:: Provided records ::
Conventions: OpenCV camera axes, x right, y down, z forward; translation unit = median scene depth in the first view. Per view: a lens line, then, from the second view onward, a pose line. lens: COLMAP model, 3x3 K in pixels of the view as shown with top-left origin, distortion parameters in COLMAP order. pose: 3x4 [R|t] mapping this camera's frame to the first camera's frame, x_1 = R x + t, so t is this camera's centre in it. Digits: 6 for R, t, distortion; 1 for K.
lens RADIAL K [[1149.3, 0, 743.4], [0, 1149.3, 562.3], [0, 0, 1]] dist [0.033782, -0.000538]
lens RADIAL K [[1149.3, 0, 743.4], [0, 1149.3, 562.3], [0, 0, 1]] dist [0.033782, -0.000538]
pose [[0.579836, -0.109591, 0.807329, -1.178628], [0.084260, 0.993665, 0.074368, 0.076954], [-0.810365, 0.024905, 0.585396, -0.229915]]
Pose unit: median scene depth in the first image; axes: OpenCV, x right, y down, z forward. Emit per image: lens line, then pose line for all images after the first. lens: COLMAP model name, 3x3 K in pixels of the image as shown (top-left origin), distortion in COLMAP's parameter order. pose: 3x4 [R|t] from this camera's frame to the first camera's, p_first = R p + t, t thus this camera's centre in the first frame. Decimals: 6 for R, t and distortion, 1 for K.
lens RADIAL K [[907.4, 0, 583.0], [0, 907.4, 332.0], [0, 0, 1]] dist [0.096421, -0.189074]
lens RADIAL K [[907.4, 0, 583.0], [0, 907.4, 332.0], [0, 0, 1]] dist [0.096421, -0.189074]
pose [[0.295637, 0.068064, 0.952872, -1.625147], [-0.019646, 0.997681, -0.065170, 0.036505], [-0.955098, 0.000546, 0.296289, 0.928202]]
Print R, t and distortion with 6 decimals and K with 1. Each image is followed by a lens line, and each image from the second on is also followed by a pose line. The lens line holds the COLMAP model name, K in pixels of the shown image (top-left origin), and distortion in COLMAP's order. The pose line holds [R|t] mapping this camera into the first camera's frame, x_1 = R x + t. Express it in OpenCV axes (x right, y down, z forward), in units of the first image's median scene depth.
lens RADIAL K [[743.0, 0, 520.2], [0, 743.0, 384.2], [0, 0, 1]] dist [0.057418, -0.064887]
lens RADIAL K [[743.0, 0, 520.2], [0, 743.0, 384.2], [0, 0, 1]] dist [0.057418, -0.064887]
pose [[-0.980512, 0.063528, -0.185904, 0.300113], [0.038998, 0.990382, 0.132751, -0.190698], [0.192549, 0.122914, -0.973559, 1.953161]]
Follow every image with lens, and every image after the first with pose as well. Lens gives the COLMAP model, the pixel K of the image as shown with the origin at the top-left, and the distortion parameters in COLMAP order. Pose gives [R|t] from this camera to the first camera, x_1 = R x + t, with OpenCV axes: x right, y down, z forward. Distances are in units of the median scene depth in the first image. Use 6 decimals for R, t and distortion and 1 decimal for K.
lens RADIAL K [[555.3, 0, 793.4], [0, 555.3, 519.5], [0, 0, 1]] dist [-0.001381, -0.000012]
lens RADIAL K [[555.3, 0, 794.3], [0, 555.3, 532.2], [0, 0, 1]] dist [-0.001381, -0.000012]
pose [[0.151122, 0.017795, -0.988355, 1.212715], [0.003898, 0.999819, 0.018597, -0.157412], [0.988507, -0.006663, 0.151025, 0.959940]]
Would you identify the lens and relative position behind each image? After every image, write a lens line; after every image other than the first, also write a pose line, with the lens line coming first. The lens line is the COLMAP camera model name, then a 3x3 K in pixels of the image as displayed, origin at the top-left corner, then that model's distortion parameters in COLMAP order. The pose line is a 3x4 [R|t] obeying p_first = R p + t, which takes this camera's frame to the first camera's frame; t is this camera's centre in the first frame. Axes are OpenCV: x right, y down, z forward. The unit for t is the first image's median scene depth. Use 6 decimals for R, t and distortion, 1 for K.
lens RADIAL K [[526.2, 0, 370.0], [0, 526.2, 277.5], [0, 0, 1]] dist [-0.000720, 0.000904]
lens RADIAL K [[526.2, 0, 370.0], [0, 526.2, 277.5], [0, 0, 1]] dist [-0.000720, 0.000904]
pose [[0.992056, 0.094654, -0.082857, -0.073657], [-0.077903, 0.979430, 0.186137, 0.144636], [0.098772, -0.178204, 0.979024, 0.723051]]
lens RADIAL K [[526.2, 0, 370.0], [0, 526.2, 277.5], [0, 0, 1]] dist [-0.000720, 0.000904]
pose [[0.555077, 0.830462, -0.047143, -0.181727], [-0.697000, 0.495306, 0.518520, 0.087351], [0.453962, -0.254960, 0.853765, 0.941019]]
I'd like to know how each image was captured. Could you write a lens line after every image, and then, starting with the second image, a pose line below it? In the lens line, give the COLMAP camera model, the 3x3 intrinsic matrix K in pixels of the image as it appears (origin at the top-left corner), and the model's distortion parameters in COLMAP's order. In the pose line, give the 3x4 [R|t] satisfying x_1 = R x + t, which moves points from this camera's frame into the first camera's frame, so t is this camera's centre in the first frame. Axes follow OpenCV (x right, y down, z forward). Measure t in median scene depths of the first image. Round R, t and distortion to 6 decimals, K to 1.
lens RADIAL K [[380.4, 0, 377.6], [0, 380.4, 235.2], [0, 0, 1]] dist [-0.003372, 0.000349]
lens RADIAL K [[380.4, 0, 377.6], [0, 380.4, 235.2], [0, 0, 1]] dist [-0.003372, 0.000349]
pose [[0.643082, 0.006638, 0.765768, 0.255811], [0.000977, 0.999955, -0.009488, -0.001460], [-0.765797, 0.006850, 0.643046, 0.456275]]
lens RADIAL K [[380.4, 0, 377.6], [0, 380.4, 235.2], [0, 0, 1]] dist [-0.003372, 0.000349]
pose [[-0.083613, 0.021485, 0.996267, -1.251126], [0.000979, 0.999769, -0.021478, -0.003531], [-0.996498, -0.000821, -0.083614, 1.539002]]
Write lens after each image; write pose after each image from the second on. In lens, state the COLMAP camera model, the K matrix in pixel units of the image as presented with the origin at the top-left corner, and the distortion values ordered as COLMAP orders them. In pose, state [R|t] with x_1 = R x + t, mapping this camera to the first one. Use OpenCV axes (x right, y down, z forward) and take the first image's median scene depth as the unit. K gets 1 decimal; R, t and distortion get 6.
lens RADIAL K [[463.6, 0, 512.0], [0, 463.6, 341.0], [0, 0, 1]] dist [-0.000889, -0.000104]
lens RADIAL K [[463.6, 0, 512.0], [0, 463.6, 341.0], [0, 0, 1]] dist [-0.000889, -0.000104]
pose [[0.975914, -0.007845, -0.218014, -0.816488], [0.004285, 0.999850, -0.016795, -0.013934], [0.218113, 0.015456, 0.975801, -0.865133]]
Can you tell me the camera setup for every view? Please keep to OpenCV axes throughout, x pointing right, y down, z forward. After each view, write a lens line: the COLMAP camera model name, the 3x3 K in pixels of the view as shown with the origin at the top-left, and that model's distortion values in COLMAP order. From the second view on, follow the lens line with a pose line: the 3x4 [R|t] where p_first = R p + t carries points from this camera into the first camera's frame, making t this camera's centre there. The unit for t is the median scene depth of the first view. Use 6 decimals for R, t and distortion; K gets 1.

:: Problem description ::
Copy out every line of the data above, exactly as given.

:: Answer section ::
Conventions: OpenCV camera axes, x right, y down, z forward; translation unit = median scene depth in the first view. Per view: a lens line, then, from the second view onward, a pose line. lens: COLMAP model, 3x3 K in pixels of the view as shown with top-left origin, distortion parameters in COLMAP order. pose: 3x4 [R|t] mapping this camera's frame to the first camera's frame, x_1 = R x + t, so t is this camera's centre in it. Digits: 6 for R, t, distortion; 1 for K.
lens RADIAL K [[1149.3, 0, 743.4], [0, 1149.3, 562.3], [0, 0, 1]] dist [0.033782, -0.000538]
lens RADIAL K [[1149.3, 0, 743.4], [0, 1149.3, 562.3], [0, 0, 1]] dist [0.033782, -0.000538]
pose [[0.579836, -0.109591, 0.807329, -1.178628], [0.084260, 0.993665, 0.074368, 0.076954], [-0.810365, 0.024905, 0.585396, -0.229915]]
Pose unit: median scene depth in the first image; axes: OpenCV, x right, y down, z forward. Emit per image: lens line, then pose line for all images after the first. lens: COLMAP model name, 3x3 K in pixels of the image as shown (top-left origin), distortion in COLMAP's parameter order. pose: 3x4 [R|t] from this camera's frame to the first camera's, p_first = R p + t, t thus this camera's centre in the first frame. Decimals: 6 for R, t and distortion, 1 for K.
lens RADIAL K [[907.4, 0, 583.0], [0, 907.4, 332.0], [0, 0, 1]] dist [0.096421, -0.189074]
lens RADIAL K [[907.4, 0, 583.0], [0, 907.4, 332.0], [0, 0, 1]] dist [0.096421, -0.189074]
pose [[0.295637, 0.068064, 0.952872, -1.625147], [-0.019646, 0.997681, -0.065170, 0.036505], [-0.955098, 0.000546, 0.296289, 0.928202]]
Print R, t and distortion with 6 decimals and K with 1. Each image is followed by a lens line, and each image from the second on is also followed by a pose line. The lens line holds the COLMAP model name, K in pixels of the shown image (top-left origin), and distortion in COLMAP's order. The pose line holds [R|t] mapping this camera into the first camera's frame, x_1 = R x + t. Express it in OpenCV axes (x right, y down, z forward), in units of the first image's median scene depth.
lens RADIAL K [[743.0, 0, 520.2], [0, 743.0, 384.2], [0, 0, 1]] dist [0.057418, -0.064887]
lens RADIAL K [[743.0, 0, 520.2], [0, 743.0, 384.2], [0, 0, 1]] dist [0.057418, -0.064887]
pose [[-0.980512, 0.063528, -0.185904, 0.300113], [0.038998, 0.990382, 0.132751, -0.190698], [0.192549, 0.122914, -0.973559, 1.953161]]
Follow every image with lens, and every image after the first with pose as well. Lens gives the COLMAP model, the pixel K of the image as shown with the origin at the top-left, and the distortion parameters in COLMAP order. Pose gives [R|t] from this camera to the first camera, x_1 = R x + t, with OpenCV axes: x right, y down, z forward. Distances are in units of the median scene depth in the first image. Use 6 decimals for R, t and distortion and 1 decimal for K.
lens RADIAL K [[555.3, 0, 793.4], [0, 555.3, 519.5], [0, 0, 1]] dist [-0.001381, -0.000012]
lens RADIAL K [[555.3, 0, 794.3], [0, 555.3, 532.2], [0, 0, 1]] dist [-0.001381, -0.000012]
pose [[0.151122, 0.017795, -0.988355, 1.212715], [0.003898, 0.999819, 0.018597, -0.157412], [0.988507, -0.006663, 0.151025, 0.959940]]
Would you identify the lens and relative position behind each image? After every image, write a lens line; after every image other than the first, also write a pose line, with the lens line coming first. The lens line is the COLMAP camera model name, then a 3x3 K in pixels of the image as displayed, origin at the top-left corner, then that model's distortion parameters in COLMAP order. The pose line is a 3x4 [R|t] obeying p_first = R p + t, which takes this camera's frame to the first camera's frame; t is this camera's centre in the first frame. Axes are OpenCV: x right, y down, z forward. The unit for t is the first image's median scene depth. Use 6 decimals for R, t and distortion, 1 for K.
lens RADIAL K [[526.2, 0, 370.0], [0, 526.2, 277.5], [0, 0, 1]] dist [-0.000720, 0.000904]
lens RADIAL K [[526.2, 0, 370.0], [0, 526.2, 277.5], [0, 0, 1]] dist [-0.000720, 0.000904]
pose [[0.992056, 0.094654, -0.082857, -0.073657], [-0.077903, 0.979430, 0.186137, 0.144636], [0.098772, -0.178204, 0.979024, 0.723051]]
lens RADIAL K [[526.2, 0, 370.0], [0, 526.2, 277.5], [0, 0, 1]] dist [-0.000720, 0.000904]
pose [[0.555077, 0.830462, -0.047143, -0.181727], [-0.697000, 0.495306, 0.518520, 0.087351], [0.453962, -0.254960, 0.853765, 0.941019]]
I'd like to know how each image was captured. Could you write a lens line after every image, and then, starting with the second image, a pose line below it? In the lens line, give the COLMAP camera model, the 3x3 intrinsic matrix K in pixels of the image as it appears (origin at the top-left corner), and the model's distortion parameters in COLMAP's order. In the pose line, give the 3x4 [R|t] satisfying x_1 = R x + t, which moves points from this camera's frame into the first camera's frame, so t is this camera's centre in the first frame. Axes follow OpenCV (x right, y down, z forward). Measure t in median scene depths of the first image. Round R, t and distortion to 6 decimals, K to 1.
lens RADIAL K [[380.4, 0, 377.6], [0, 380.4, 235.2], [0, 0, 1]] dist [-0.003372, 0.000349]
lens RADIAL K [[380.4, 0, 377.6], [0, 380.4, 235.2], [0, 0, 1]] dist [-0.003372, 0.000349]
pose [[0.643082, 0.006638, 0.765768, 0.255811], [0.000977, 0.999955, -0.009488, -0.001460], [-0.765797, 0.006850, 0.643046, 0.456275]]
lens RADIAL K [[380.4, 0, 377.6], [0, 380.4, 235.2], [0, 0, 1]] dist [-0.003372, 0.000349]
pose [[-0.083613, 0.021485, 0.996267, -1.251126], [0.000979, 0.999769, -0.021478, -0.003531], [-0.996498, -0.000821, -0.083614, 1.539002]]
Write lens after each image; write pose after each image from the second on. In lens, state the COLMAP camera model, the K matrix in pixel units of the image as presented with the origin at the top-left corner, and the distortion values ordered as COLMAP orders them. In pose, state [R|t] with x_1 = R x + t, mapping this camera to the first one. Use OpenCV axes (x right, y down, z forward) and take the first image's median scene depth as the unit. K gets 1 decimal; R, t and distortion get 6.
lens RADIAL K [[463.6, 0, 512.0], [0, 463.6, 341.0], [0, 0, 1]] dist [-0.000889, -0.000104]
lens RADIAL K [[463.6, 0, 512.0], [0, 463.6, 341.0], [0, 0, 1]] dist [-0.000889, -0.000104]
pose [[0.975914, -0.007845, -0.218014, -0.816488], [0.004285, 0.999850, -0.016795, -0.013934], [0.218113, 0.015456, 0.975801, -0.865133]]
Can you tell me the camera setup for every view? Please keep to OpenCV axes throughout, x pointing right, y down, z forward. After each view, write a lens line: the COLMAP camera model name, the 3x3 K in pixels of the view as shown with the origin at the top-left, and that model's distortion values in COLMAP order. From the second view on, follow the lens line with a pose line: the 3x4 [R|t] where p_first = R p + t carries points from this camera into the first camera's frame, making t this camera's centre there. The unit for t is the median scene depth of the first view. Use 6 decimals for R, t and distortion; K gets 1.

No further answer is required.